WRITTEN EXERCISE →
Extract the entire forwarded email below about the 127.x.x.x loopback address space, reproducing it verbatim.

EXCERPT →
I made a joke in the post below that got it filtered I think! Here is the
clean version.
Begin forwarded message:
> From: Anthony Sequeira <asequeira_at_ine.com>
> Date: April 21, 2010 2:01:15 PM EDT
> To: Elias Chari <elias.chari_at_gmail.com>
> Cc: ccielab <ccielab_at_groupstudy.com>
> Subject: Re: 127.x.x.x
>
> I always understood this decision as representative of the shortsightedness
that the original TCP/IP suite designers had about the need for IP addresses.
>
> In all fairness to them, they had absolutely no concept of the IP
applications that would emerge and the sheer explosion of consumed addresses
that commerce would drive. Once they had arbitrarily (it would seem) selected
a Class A IP address space for this function, they got stuck with that
decision decade after decade.
>
> I look forward to reading any more insight on the selection of the loopback
address space.
>
> Warmest Regards,
>
> Anthony J. Sequeira, CCIE #15626
> http://www.INE.com
>
> Test your Core Knowledge today!

DATA ROWS →
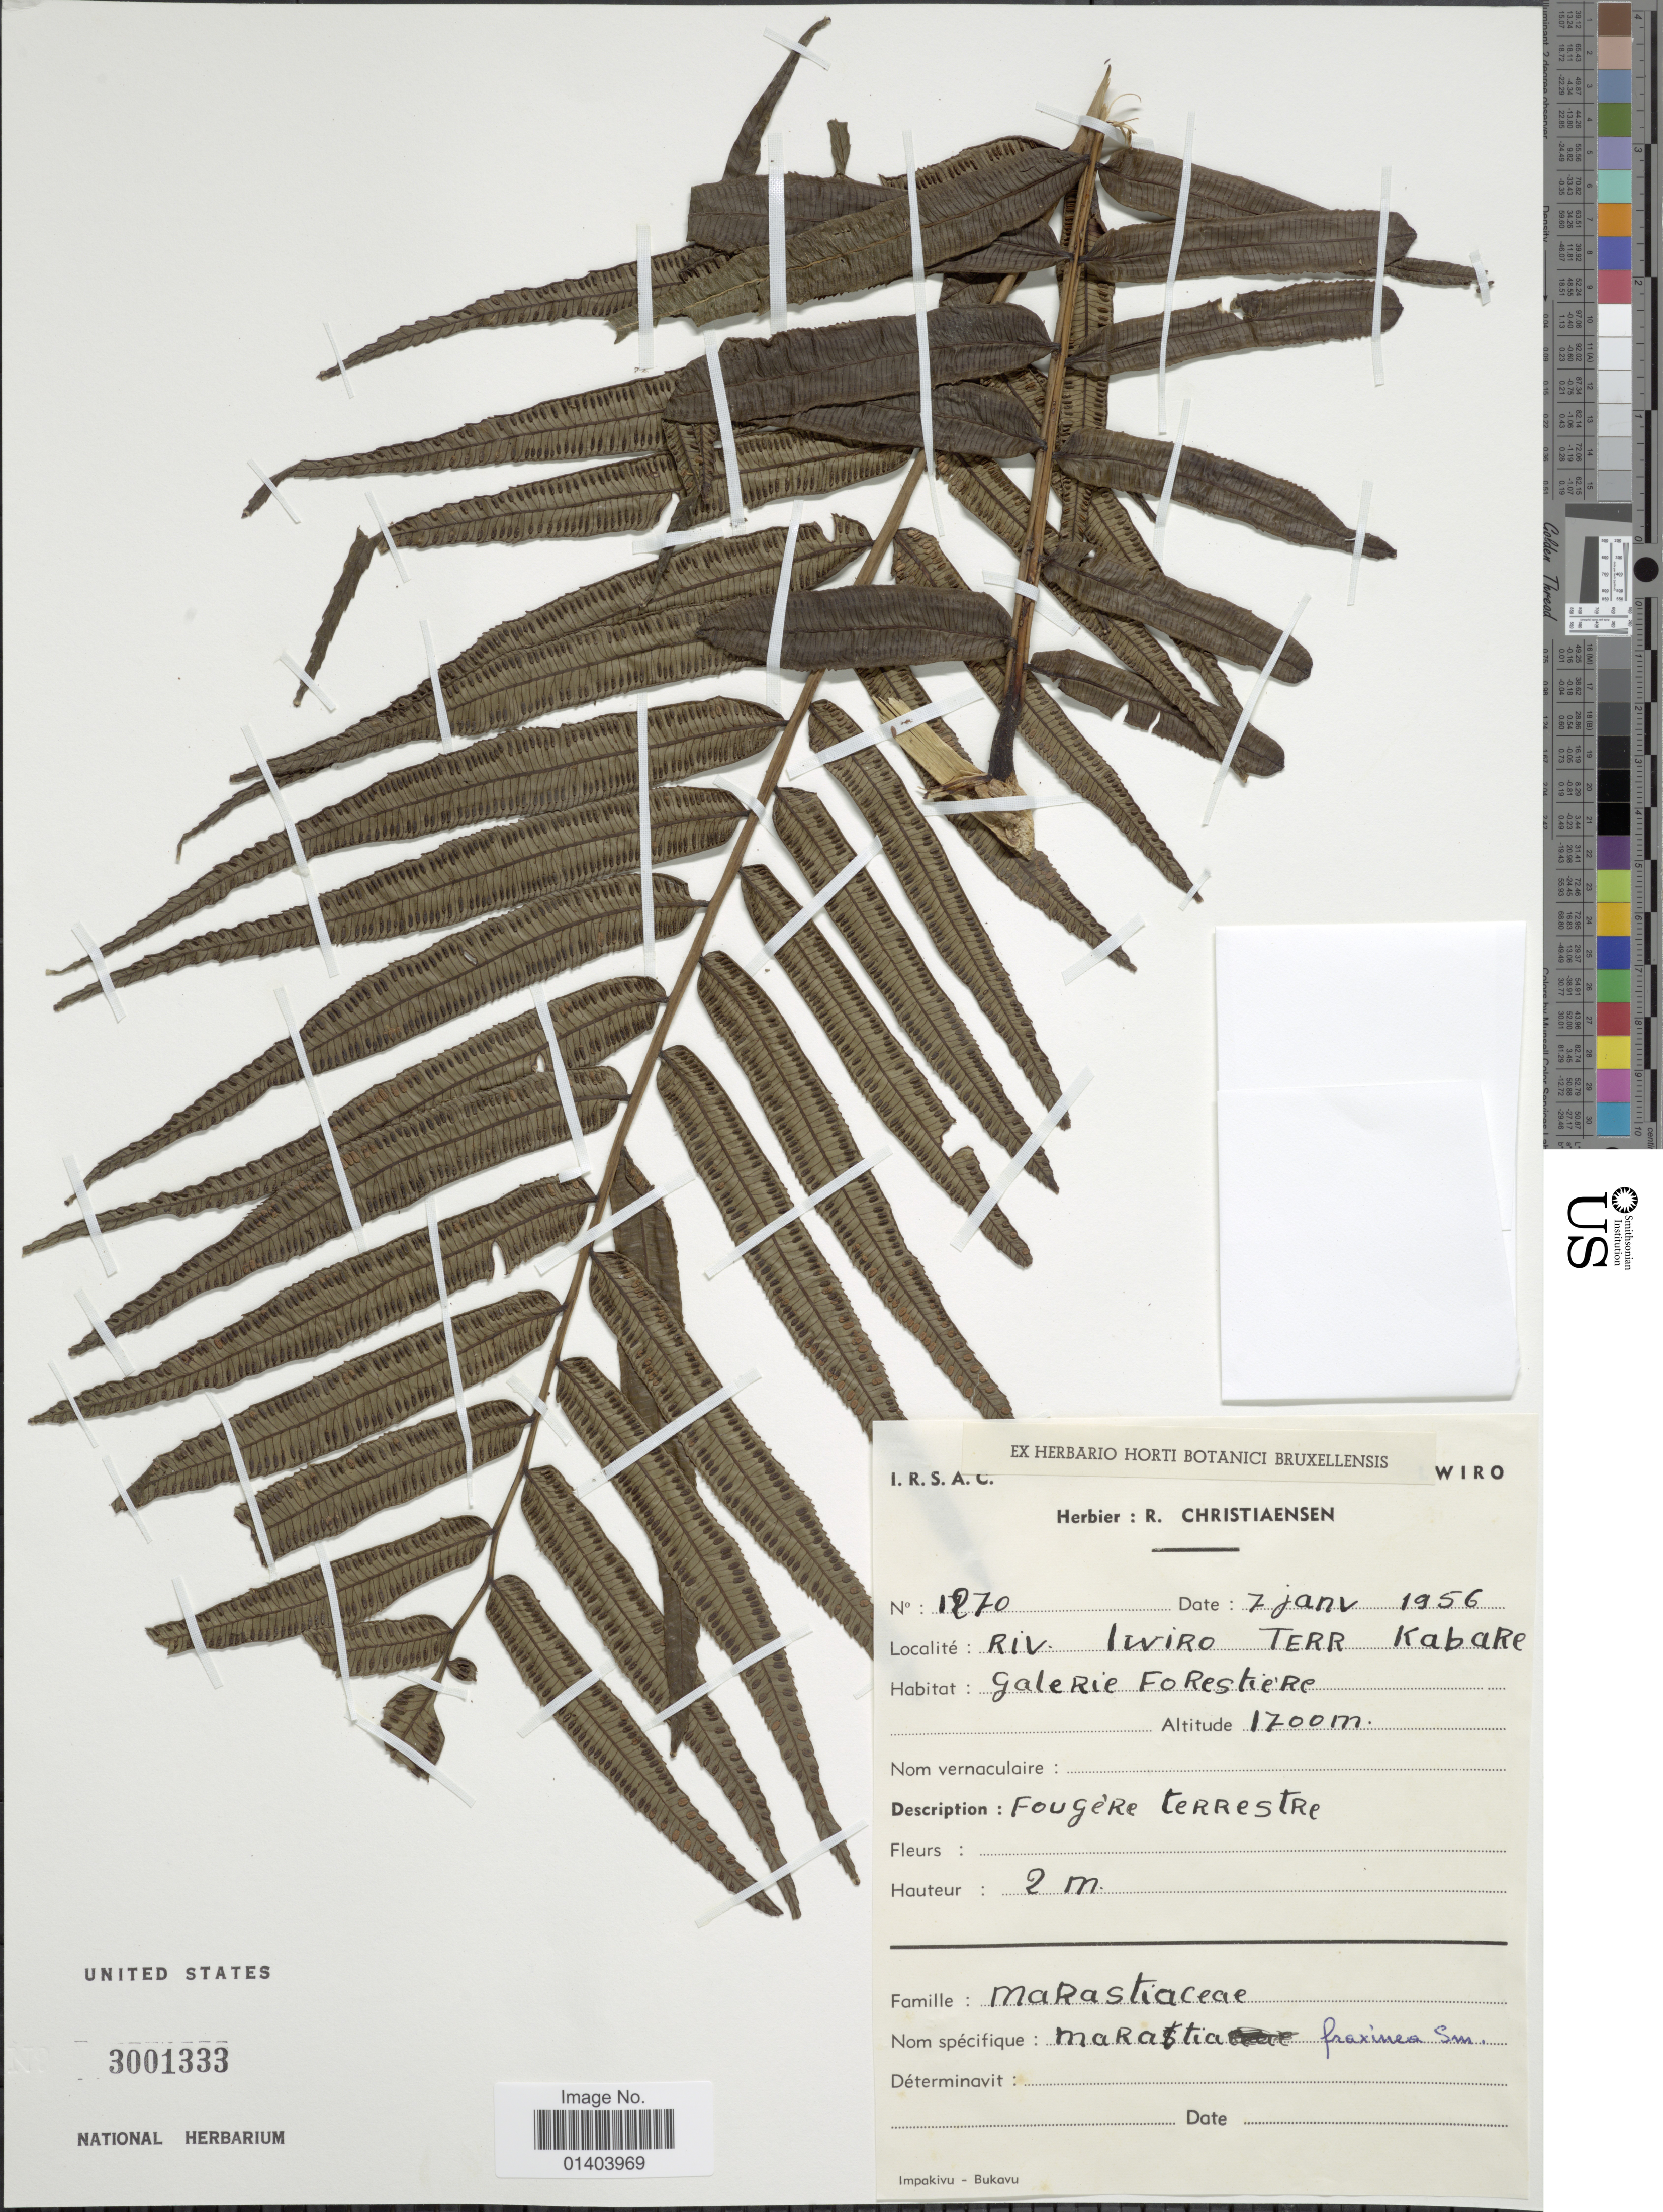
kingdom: Plantae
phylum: Tracheophyta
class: Polypodiopsida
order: Marattiales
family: Marattiaceae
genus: Ptisana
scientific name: Ptisana fraxinea var. fraxinea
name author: (Sm.) Murdock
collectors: A. Christiaensen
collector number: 1270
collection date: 1956-01-07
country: Congo, Democratic Republic of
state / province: Sud-Kivu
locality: Riv. Iwiro Terr Kabare.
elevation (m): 1700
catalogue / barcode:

FULL OUTPUT →
I made a joke in the post below that got it filtered I think! Here is the
clean version.
Begin forwarded message:
> From: Anthony Sequeira <asequeira_at_ine.com>
> Date: April 21, 2010 2:01:15 PM EDT
> To: Elias Chari <elias.chari_at_gmail.com>
> Cc: ccielab <ccielab_at_groupstudy.com>
> Subject: Re: 127.x.x.x
>
> I always understood this decision as representative of the shortsightedness
that the original TCP/IP suite designers had about the need for IP addresses.
>
> In all fairness to them, they had absolutely no concept of the IP
applications that would emerge and the sheer explosion of consumed addresses
that commerce would drive. Once they had arbitrarily (it would seem) selected
a Class A IP address space for this function, they got stuck with that
decision decade after decade.
>
> I look forward to reading any more insight on the selection of the loopback
address space.
>
> Warmest Regards,
>
> Anthony J. Sequeira, CCIE #15626
> http://www.INE.com
>
> Test your Core Knowledge today!